Drawing on my skills as a scholar/artist, students in my courses experience how theory necessitates practice. Students don’t simply read and write about photographs, they take them; they don’t simply talk about video games, they play them. My students read historical and theoretical texts about science and technology, but I also want them to be active participants in theory-making. This necessitates doing. In my courses, students acquire a sense of interdisciplinary play--that one need not be confined to a particular medium, whether it be the novel, photograph, or occult text but can truly engage in interdisciplinary practice.
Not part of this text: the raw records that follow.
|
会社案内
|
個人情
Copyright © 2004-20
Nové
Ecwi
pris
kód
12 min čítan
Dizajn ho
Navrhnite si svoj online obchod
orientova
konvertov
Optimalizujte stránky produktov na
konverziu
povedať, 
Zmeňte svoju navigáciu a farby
In the spring of 2015, I taught and developed an English for non-majors course, “American Literature’s Spirits,” which tracked occurrences of the supernatural in American literature and culture from the 19th century to the 21st. My students fully experienced the importance of practice in the online digital archive they curated. I wanted my students to experience the archives, see and touch rare materials, and then collect their pieces into an online exhibition. We could not simply talk read and talk about the place of the supernatural in American literary and visual culture.
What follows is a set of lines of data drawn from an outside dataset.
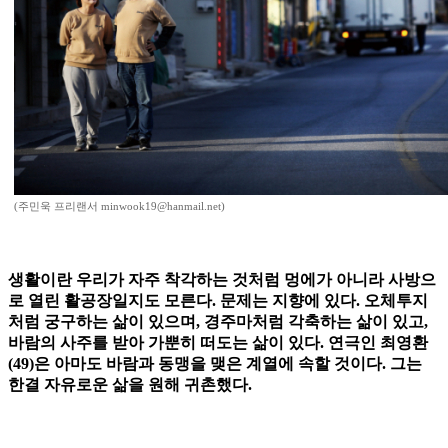
(주민욱 프리랜서 minwook19@hanmail.net)
생활이란 우리가 자주 착각하는 것처럼 멍에가 아니라 사방으
로 열린 활공장일지도 모른다. 문제는 지향에 있다. 오체투지
처럼 궁구하는 삶이 있으며, 경주마처럼 각축하는 삶이 있고,
바람의 사주를 받아 가뿐히 떠도는 삶이 있다. 연극인 최영환
(49)은 아마도 바람과 동맹을 맺은 계열에 속할 것이다. 그는
한결 자유로운 삶을 원해 귀촌했다.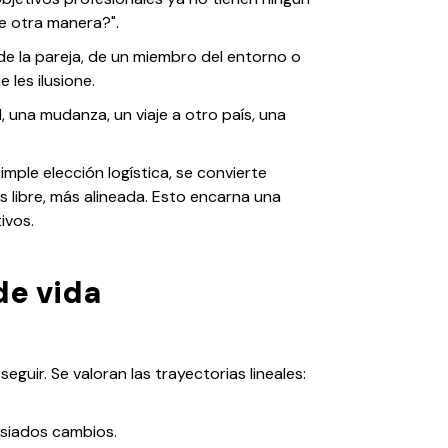
de otra manera?".
de la pareja, de un miembro del entorno o
les ilusione.
, una mudanza, un viaje a otro país, una
simple elección logística, se convierte
s libre, más alineada. Esto encarna una
ivos.
de vida
eguir. Se valoran las trayectorias lineales:
asiados cambios.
I worked with the David M. Rubenstein Rare Book and Manuscript Library at Duke University to help my students to find archival materials. The project required that each student find three pieces from any archive that theorized the supernatural, which would be included in the course’s digital exhibit, “Theorizing the Supernatural.” Using the skills in digital media that I acquired while working at Georgetown University’s Center for New Designs Learning and Scholarship, I designed a course page that is still running, to create an online curation. The site can be found here.
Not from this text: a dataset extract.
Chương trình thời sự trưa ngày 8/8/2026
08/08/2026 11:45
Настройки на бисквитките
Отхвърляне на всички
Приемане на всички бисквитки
Much of my innovations in pedagogy are informed by my time at Georgetown University’s Center for New Designs in Learning and Scholarship. As one of two English fellows in the highly competitive scholarship program, I worked in their Communications department where I was involved in a number of university projects, some of which included documenting groundbreaking teaching across the disciplines at the university. While at the center, I spearheaded a project to create a research blog community amongst the graduate students in the Master’s program in English. The success of this project inspired me to incorporate this model while teaching at Duke. I continued my interest and investment in conversations surrounding pedagogy in a digital age while a scholar in the Duke PhD Lab in Digital Knowledge, led by Cathy Davidson. In course evaluations, students express enthusiasm about the "unique" quality of my courses: as one student said, "I really appreciated your efforts to incorporate all sorts of different media in the class to spice things up. The video games, movies, rare book room visit, and music clips were all so fascinating to encounter."